An Enron-Inspired Law May Be a Sharper Legal Threat to Trump Than Espionage Act

My living room bookshelves have a lot of treasures. My union lapel pin, my daughter’s first dance shoes (so bitty!), a snapshot of my mother with baby me smiling up from her lap … and in the corner of the top shelf, in front of How the Irish Saved Civilization, is a dimpled white Titleist golf ball with a multi-colored “E” graphic on one rounded side. “E” for Enron, for evil, for everything we always knew about George W. Bush but let him get away with anyway.

Yes, they also had their own balls. It was given to me in 2002 by a friend of mine who was in oil biz and had golfed with Enron boys. I have kept it ever since and plan to throw it at Bush when I get the chance. The shoes were coolA golf ball will leave a mark. If my aim is true, maybe that colorful “E” will stick to his forehead, not that it hasn’t been there all this time already. You just need the right eyes to see it.

Although twenty years is a long period, you may recall the glory days of Enron, the giant energy company, and its position in the Texas power brokers. They were the lords over all they surveyed and made horrendous recordings of themselves bragging about scamming grandmothersGeorge W. Bush was elected out of their last dollars their man for all seasons … until the roof caved in. Enron was charged with an extraordinary raft of fraud. Arthur Andersen, the accounting firm, was deeply complicit and both companies were left in ruins by the summer 2002.

“July was a catastrophically bad month for the Bush administration,” I wroteThat was the year. “Every time George spoke on camera, the Dow Jones would melt through the floorboards. His old company Harken’s illegal and shady dealings were a frequent topic on news talk shows. His Vice President had gone into hiding to avoid subpoenas that would compel him to spill the beans about another criminal enterprise, Halliburton, as well as the ways and means of the back-room corporate dealings which led to the Bush administration’s energy plan. Hovering over it all like the raven was Enron, and all the winding financial roads that led from Ken Lay to the Oval Office.”

Everything had changed by September 2002. The first anniversary of 9/11 was marked as the 20-year war on Afghanistan entered its ninth month. The invasion of Iraq was only six months away. The 2002 midterm elections were at the forefront of political discourse, and Bush adviser Karl Rove was instructing fellow Republicans to “run on the war.” Which one? It didn’t matter. The press dutifully accepted the bait, Bush ran through the raindrops to a post-presidential campaign as a terrible artist, and that golf club has been collecting dust on my shelf ever after, just waiting for the main opportunity.

It was therefore no surprise that I was greeted again by the specter Enron after all these years. This was all thanks to Donald Trump’s ongoing legal troubles. As The New York Times reports, Trump’s tussle with the Justice Department over his hoard of top-secret documents has put the disgraced energy juggernaut back into the center of the conversation:

Since the release of the search warrant, which listed three criminal laws as the foundation of the investigation, one — the Espionage Act — has received the most attention. The F.B.I. has been the focus of much of the discussion. finding documents marked as highly classified and Mr. Trump’s questionable claims that he had declassified everything held at his residence.
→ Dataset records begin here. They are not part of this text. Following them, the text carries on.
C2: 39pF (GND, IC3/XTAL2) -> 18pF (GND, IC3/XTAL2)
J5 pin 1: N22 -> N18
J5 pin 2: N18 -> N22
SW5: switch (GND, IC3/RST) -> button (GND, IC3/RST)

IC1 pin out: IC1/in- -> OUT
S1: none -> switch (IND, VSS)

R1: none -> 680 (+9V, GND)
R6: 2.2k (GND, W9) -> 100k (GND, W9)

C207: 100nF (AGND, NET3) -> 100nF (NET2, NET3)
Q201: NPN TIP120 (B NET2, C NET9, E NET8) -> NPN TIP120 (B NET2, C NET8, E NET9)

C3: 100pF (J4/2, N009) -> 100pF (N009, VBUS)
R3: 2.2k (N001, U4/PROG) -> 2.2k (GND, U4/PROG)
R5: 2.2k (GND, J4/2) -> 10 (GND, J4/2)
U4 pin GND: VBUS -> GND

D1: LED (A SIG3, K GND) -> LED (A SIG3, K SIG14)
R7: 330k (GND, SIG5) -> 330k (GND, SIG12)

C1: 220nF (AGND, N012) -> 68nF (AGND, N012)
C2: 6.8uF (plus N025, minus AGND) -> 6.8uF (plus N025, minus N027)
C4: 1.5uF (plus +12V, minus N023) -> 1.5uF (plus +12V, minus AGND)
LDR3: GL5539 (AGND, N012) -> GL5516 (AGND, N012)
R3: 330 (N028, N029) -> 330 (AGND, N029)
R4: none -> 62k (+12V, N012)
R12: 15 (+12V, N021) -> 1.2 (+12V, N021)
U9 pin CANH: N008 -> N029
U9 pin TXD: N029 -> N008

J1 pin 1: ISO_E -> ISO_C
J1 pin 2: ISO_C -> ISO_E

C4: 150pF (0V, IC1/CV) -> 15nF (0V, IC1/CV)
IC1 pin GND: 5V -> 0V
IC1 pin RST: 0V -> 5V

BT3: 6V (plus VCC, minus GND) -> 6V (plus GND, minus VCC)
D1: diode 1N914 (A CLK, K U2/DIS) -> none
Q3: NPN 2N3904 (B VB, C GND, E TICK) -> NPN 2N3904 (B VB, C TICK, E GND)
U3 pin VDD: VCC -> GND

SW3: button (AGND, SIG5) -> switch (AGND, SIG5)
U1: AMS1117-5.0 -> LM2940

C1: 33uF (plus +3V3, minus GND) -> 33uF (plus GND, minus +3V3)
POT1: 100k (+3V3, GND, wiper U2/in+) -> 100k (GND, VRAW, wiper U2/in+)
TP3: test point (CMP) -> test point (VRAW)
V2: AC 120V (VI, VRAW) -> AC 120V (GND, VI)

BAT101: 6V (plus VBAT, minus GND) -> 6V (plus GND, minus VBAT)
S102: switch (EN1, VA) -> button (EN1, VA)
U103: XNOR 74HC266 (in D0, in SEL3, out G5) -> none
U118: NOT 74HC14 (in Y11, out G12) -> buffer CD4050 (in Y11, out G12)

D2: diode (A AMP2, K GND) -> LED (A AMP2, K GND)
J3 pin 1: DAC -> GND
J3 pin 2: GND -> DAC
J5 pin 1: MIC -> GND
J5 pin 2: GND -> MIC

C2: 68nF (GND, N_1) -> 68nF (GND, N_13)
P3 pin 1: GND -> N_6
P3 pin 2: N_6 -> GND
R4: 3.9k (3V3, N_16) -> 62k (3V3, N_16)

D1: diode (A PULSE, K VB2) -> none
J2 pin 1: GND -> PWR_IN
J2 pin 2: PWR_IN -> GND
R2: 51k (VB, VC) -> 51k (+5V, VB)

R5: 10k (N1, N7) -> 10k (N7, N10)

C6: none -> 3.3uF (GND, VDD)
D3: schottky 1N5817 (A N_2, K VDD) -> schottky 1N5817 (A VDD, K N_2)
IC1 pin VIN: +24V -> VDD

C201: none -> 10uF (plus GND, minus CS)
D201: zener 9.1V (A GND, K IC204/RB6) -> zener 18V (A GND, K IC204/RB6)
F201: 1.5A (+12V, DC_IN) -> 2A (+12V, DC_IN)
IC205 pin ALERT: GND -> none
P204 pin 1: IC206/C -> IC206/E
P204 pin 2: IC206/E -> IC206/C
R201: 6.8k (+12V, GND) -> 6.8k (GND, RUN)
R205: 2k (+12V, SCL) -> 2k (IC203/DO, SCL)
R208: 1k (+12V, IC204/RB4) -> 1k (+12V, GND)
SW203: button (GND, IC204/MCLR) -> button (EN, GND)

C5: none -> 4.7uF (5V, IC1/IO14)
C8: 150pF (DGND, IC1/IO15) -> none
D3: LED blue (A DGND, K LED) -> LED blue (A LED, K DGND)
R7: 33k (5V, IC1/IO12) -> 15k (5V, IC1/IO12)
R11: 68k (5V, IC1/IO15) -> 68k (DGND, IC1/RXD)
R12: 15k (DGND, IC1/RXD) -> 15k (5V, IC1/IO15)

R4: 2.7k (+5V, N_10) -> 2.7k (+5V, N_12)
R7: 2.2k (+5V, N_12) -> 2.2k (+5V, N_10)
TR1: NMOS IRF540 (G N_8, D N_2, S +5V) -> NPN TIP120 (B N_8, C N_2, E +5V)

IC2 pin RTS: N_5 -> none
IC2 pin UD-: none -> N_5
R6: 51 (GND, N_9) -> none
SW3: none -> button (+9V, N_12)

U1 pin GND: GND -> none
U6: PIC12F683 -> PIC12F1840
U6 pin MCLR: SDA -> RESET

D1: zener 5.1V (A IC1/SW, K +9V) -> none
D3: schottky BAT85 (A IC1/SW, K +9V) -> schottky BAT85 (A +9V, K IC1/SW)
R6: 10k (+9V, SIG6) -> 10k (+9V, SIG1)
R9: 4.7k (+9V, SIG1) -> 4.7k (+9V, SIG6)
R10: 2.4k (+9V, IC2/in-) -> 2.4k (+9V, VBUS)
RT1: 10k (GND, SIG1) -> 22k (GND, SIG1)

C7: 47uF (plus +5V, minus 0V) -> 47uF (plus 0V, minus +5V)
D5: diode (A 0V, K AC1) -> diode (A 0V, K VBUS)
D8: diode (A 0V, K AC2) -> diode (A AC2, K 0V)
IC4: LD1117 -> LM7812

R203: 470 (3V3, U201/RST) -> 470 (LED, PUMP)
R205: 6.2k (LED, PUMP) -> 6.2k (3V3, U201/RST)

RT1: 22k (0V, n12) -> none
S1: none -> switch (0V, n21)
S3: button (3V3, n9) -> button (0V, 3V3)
By some measures, however, the crime of obstruction poses a grave threat to Mr. Trump, and his close associates. The Section 1519 version used by investigators is part the Sarbanes-Oxley Act. It is a broad set if reforms that were enacted after financial scandals at companies like Enron and Arthur Andersen.

Section 1519 U.S. Code makes no bones about its intentions: “Whoever knowingly alters, destroys, mutilates, conceals, covers up, falsifies, or makes a false entry in any record, document, or tangible object with the intent to impede, obstruct, or influence the investigation or proper administration of any matter within the jurisdiction of any department or agency of the United States or any case filed under title 11, or in relation to or contemplation of any such matter or case, shall be fined under this title, imprisoned not more than 20 years, or both.”

Trump’s legal plight is becoming grimmer by the day, and growing numberSome of his political allies openly begin to wonder if he really is. worth the bother. Even cowards like Mitch McConnell, who wouldn’t say shit about Trump even if he had a mouthful of it, may be preparing to hang a BLAME THIS GUY sign around Trump’s neck if the former president’s gravity-bending presence in all places at once leads the GOP to a disappointing midterm elections outcome.

What does this all mean? I’ll get back to you when I have any idea. Without George W. Bush’s leadership, Donald Trump would not be able to exist in politics. Bush killed or displaced more Iraqis than one million times during his lifetime, while Trump was responsible for more than a million Americans’ deaths through his deliberately bungled response to COVID. They both gave little thought to the Constitution and it was evident in their shared dislike for pesky things like congressional Subpoenas. Bush was able to walk away with a nimbus full of high crimes around him. Trump may well do the exact same thing.

Or, you may be able to guess the other.